**TASK DIRECTIONS**
Scan the entries below for "için" and copy each line that holds it.
───── DATA FOR THE TASK
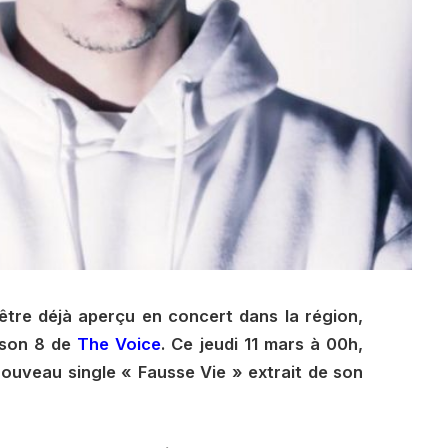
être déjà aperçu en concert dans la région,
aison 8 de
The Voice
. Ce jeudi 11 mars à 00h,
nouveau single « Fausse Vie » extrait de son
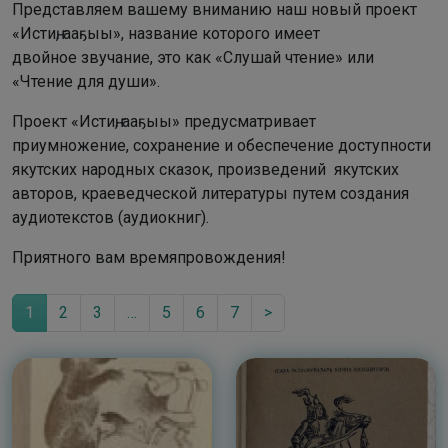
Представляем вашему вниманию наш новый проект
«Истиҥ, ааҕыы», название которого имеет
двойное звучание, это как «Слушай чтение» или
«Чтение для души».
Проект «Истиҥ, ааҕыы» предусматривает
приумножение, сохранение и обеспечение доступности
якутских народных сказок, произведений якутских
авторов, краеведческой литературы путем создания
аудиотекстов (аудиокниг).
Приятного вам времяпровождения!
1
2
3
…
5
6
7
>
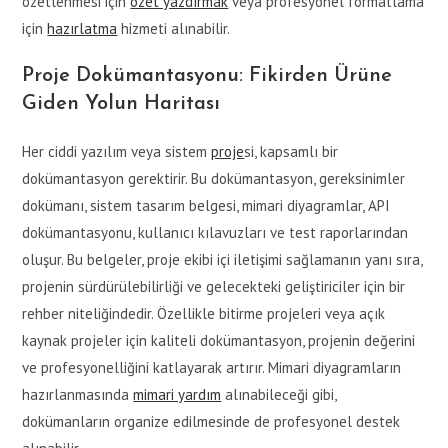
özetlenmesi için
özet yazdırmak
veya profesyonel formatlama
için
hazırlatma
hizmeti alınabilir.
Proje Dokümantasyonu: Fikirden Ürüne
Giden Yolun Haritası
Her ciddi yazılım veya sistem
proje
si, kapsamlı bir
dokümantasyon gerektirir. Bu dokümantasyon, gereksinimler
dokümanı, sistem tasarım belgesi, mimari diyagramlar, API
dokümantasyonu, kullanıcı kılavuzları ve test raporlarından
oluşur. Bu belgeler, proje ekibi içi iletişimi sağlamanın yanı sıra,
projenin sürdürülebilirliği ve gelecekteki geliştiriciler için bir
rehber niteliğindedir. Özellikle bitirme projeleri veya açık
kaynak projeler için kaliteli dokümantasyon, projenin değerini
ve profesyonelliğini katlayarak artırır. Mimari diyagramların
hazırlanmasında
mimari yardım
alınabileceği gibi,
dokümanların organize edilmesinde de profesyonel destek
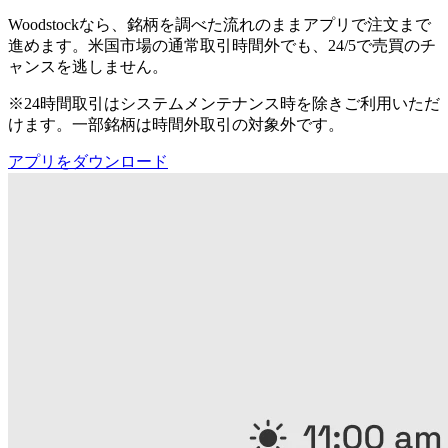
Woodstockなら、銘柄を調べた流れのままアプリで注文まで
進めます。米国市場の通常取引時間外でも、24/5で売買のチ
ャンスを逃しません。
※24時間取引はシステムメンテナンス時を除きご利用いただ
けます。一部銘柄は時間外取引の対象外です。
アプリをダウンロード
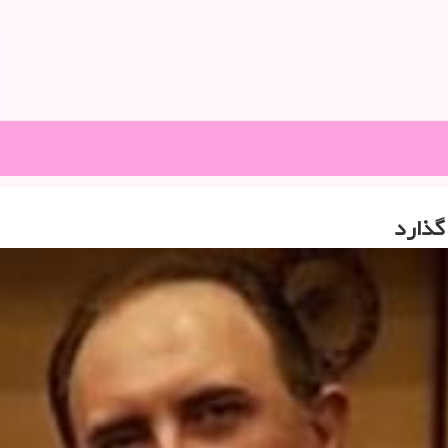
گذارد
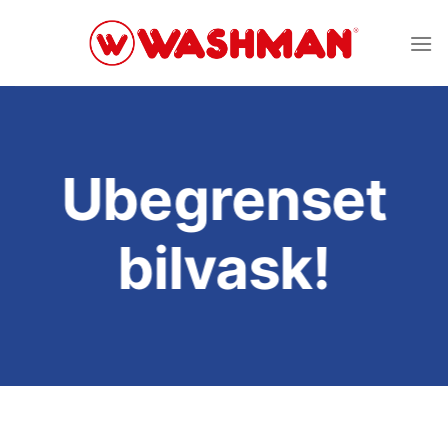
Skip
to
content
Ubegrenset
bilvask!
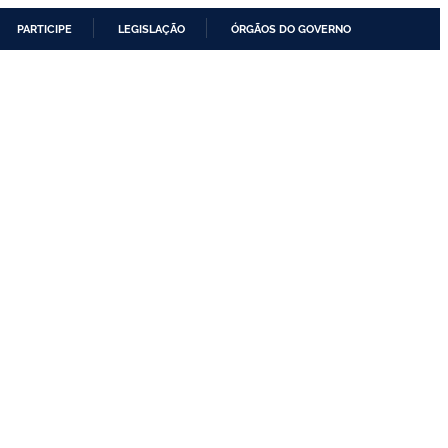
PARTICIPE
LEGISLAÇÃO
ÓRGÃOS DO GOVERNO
──────────
**RESULT OF THIS TASK**
özetlenmesi için
için
projenin sürdürülebilirliği ve gelecekteki geliştiriciler için bir
kaynak projeler için kaliteli dokümantasyon, projenin değerini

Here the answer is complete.